Abstract 15732: Chronic Mavacamten Treatment Has Opposing Effects on Contractility in Engineered Heart Tissue Models of Severe vs. Mild Hypertrophic Cardiomyopathy

Abstract

Many hypertrophic cardiomyopathy (HCM) causing mutations result in myocardial hypercontractility by increasing the number of myosin crossbridges in the disordered relaxed (DRX) state, or by sensitizing the sarcomere to the effects of Ca 2+ . Mavacamten (Mava) recently became the first FDA-approved treatment of obstructive HCM that directly targets hypercontractility by reducing the number of DRX cross bridges.

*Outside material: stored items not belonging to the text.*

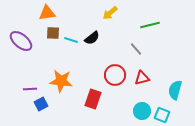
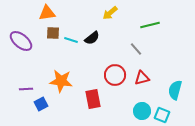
purple line: moved 4 px left
red rectangle: rotated 30 degrees counterclockwise
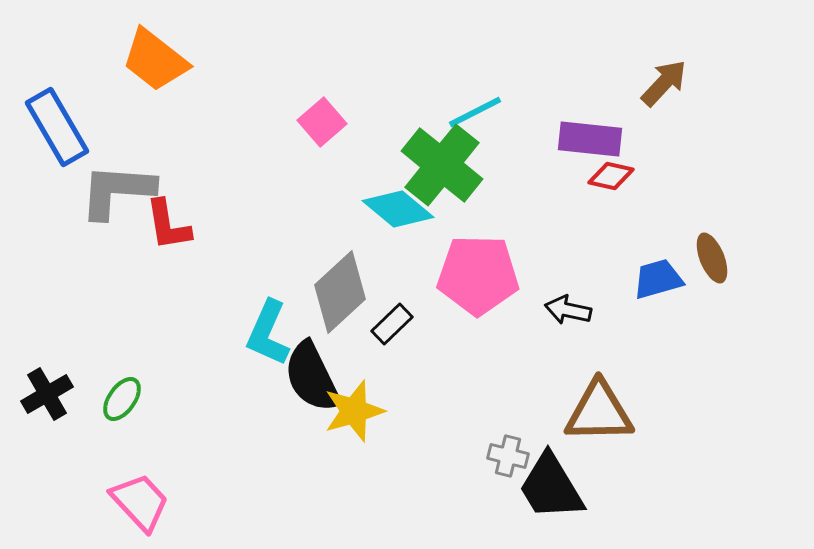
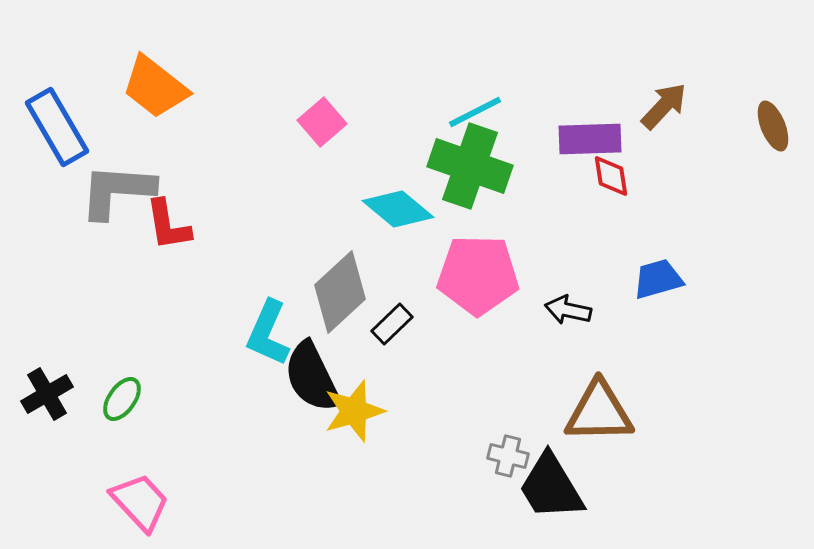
orange trapezoid: moved 27 px down
brown arrow: moved 23 px down
purple rectangle: rotated 8 degrees counterclockwise
green cross: moved 28 px right, 1 px down; rotated 20 degrees counterclockwise
red diamond: rotated 69 degrees clockwise
brown ellipse: moved 61 px right, 132 px up
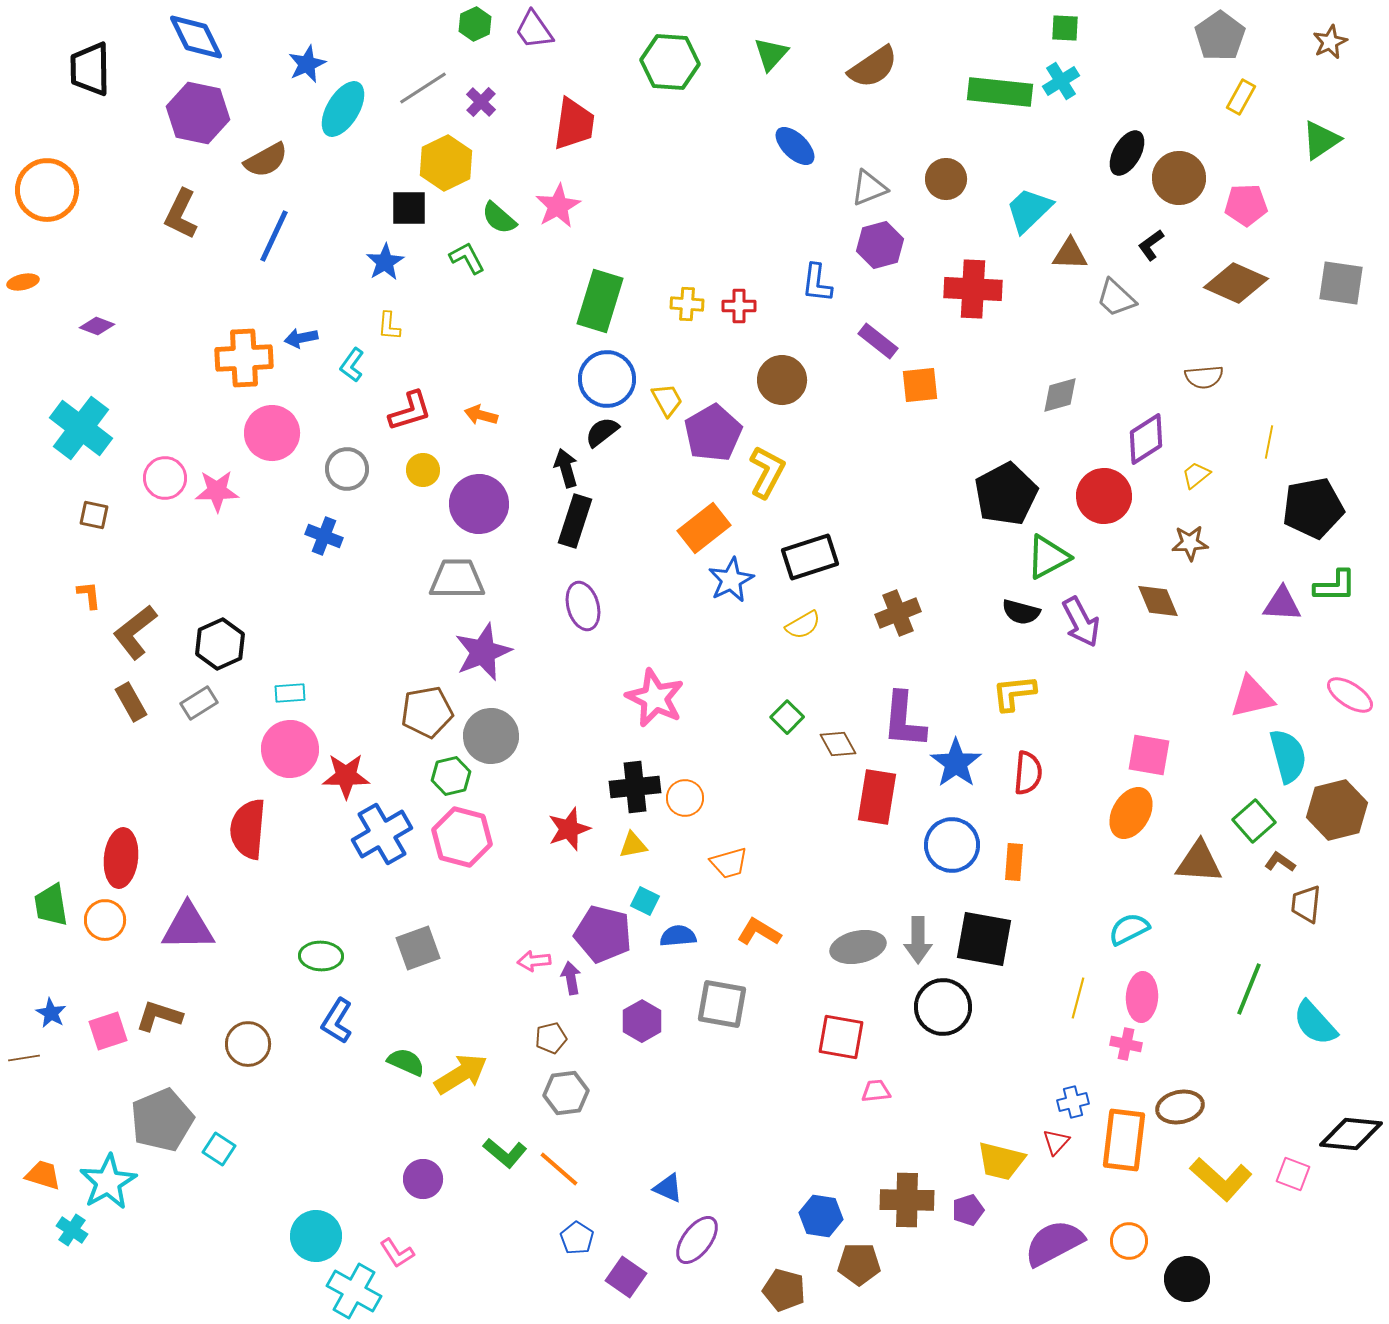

Mava improves outcomes in patients with obstructive HCM but has not been approved in children or adults without obstructive HCM. The efficacy of chronic Mava treatment at preventing phenotype development in asymptomatic HCM mutation carriers remains largely unexplored. We recently showed that ablation of cardiac myosin binding protein-C (cMyBP-C -/-) in engineered heart tissue (EHT) causes rapid phenotype development in a dish. Initial hypercontractility progresses to hypocontractility with impaired relaxation, mediated by Ca 2+ mishandling. Here we investigate whether chronic Mava administration prevents phenotype progression. cMyBP-C +/+, +/- and -/- EHT were treated with 100nM Mava starting on day 7 of EHT culture. Serial twitch force (TF) measurements were performed weekly for 5 weeks, using the Mantarray platform. At day 7, prior to Mava treatment, +/- and -/- produced significantly more TF than +/+ EHT (392 ± 9 μN vs. 390 ± 15 μN vs. 199 ± 13 μN). At day 14, Mava treatment reduced TF by 31% (p < 0.001) in +/+ EHT, 30% (p < 0.001) in +/- EHT and 12% (p = 0.115) in -/- EHT. After an additional 4 weeks, chronic Mava treatment reduced TF by 54% (p < 0.001) in +/+ EHT, 65% (p < 0.001) in +/- EHT but increased TF by 23% (p = 0.034) in -/- EHT.These data show that chronic Mava treatment prevents/slows maladaptive remodeling in -/- EHT, but depresses contractility in +/+ and +/- ECT, suggesting that chronic Mava treatment may be detrimental to patients with mild HCM. Our ongoing studies are assessing the effect of chronic Mava treatment on other EHT models of HCM and on Ca 2+ -handling.